◆ **Text under study**:
Ballbreakers is an American pocket billiards game show that began on the Game Show Network on July 18, 2005. The hosts were Sal Masekela, Ewa Mataya Laurance, and Adrianne Curry. GSN cancelled the show in 2006.

Play
The show featured four people who first auditioned for the show in both categories of personality and pool skill. The four contestants then played games of nine ball against one another for bets. At the beginning of the show, each contestant was given $5,000 for use in betting.

First round
During warm-ups, a player was selected for control of the table. He decided whom to play against for the first game. The minimum bet in the first round was $1,000 per game. The first round continued until all players had played at least once, at which point the two players with the least money were pitted against one another in an elimination round.

Side betting
Any player with money was allowed to place a side bet on the current game (even one of the competing players). Anything could be bet on; for example, which contestant would win, whether a particular ball would be made or missed, or whether one player would "run out the table." All side bets were in $500 increments, but the bettor was required to find a taker for a bet to be official.

◆ **Collected data**:
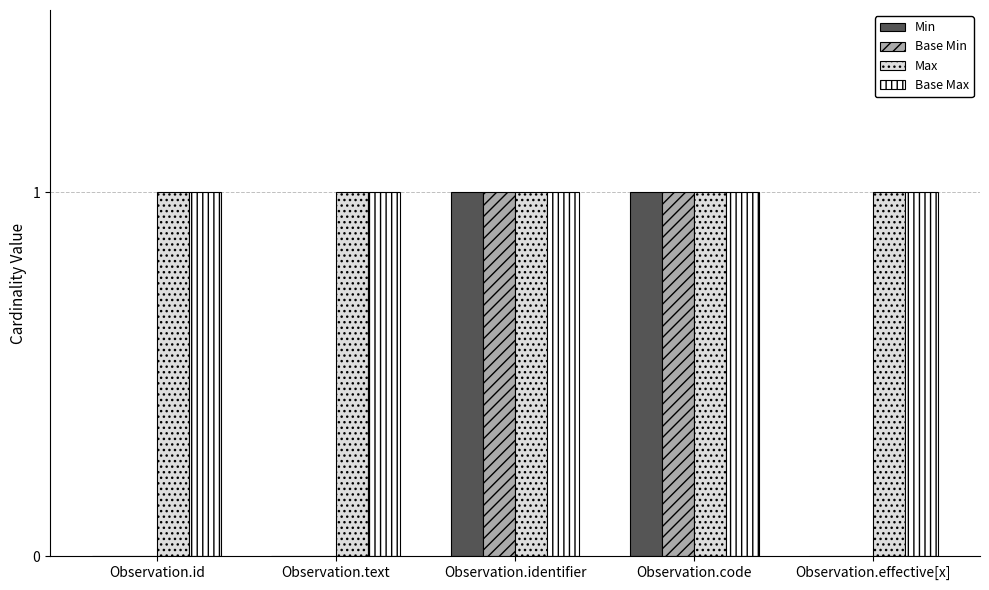

The value of Max at Observation.id is 1. True or false?

True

◆ **Questions to answer**:
a) According to the text about the Ballbreakers game show, what was the minimum bet per game in the first round?
b) Continue the text about the Ballbreakers game show, picking up right after its final sentence on side betting.

◆ **Outputs in order**:
a) $1,000 per game.

b)
Elimination round
The two players with the smallest bankrolls at the end of a round were forced to play one game to survive. Whoever had the smaller bankroll was of necessity all-in, and the opponent put in an equal amount. The winner of the game survived to move on to the next round, and collected winnings as usual. If the "all-in" player moved on, that meant leftover money was in contention. The winner of the "Table Control" game collected all of this contended money.

Second round
In round two, minimum bets were $2,000, and the challenged player could not back down. The challenged player could either accept the stakes or raise. Side bets were still bottomed at $500, and the winner of the first game played against the other player in the round. In addition, failing to make a ball on the break gave the opponent ball-in-hand. After two games, the two low scorers played in the Elimination game as in round one.

Final round
In the final round, the two remaining players played for all of the money. In this round, missing any shot gave the opponent ball-in-hand. The first three games were 'all-in' affairs; if the player with more money could win any of them, the show was over and the $20,000 won. If the round went three games with no player having all $20,000, the fourth game was played for all of the cash, regardless of each player's bankroll at that time.

Celebrity shows
For celebrity shows the rules were altered, in round 1, each player automatically risked $1,000 and no higher during games, side bets were limited to $500. In round 2, players risked $2,000 for each game. In the final round consisted of three sudden death games, with the player in 4th facing 3rd, the winner playing the person in 2nd, the winner of that playing against the player in first, the winner received $20,000 for their charity, the others received $10,000 for their charities, all four celebrities also received a Brunswick pool table for themselves.

Two celebrity shows were broadcast.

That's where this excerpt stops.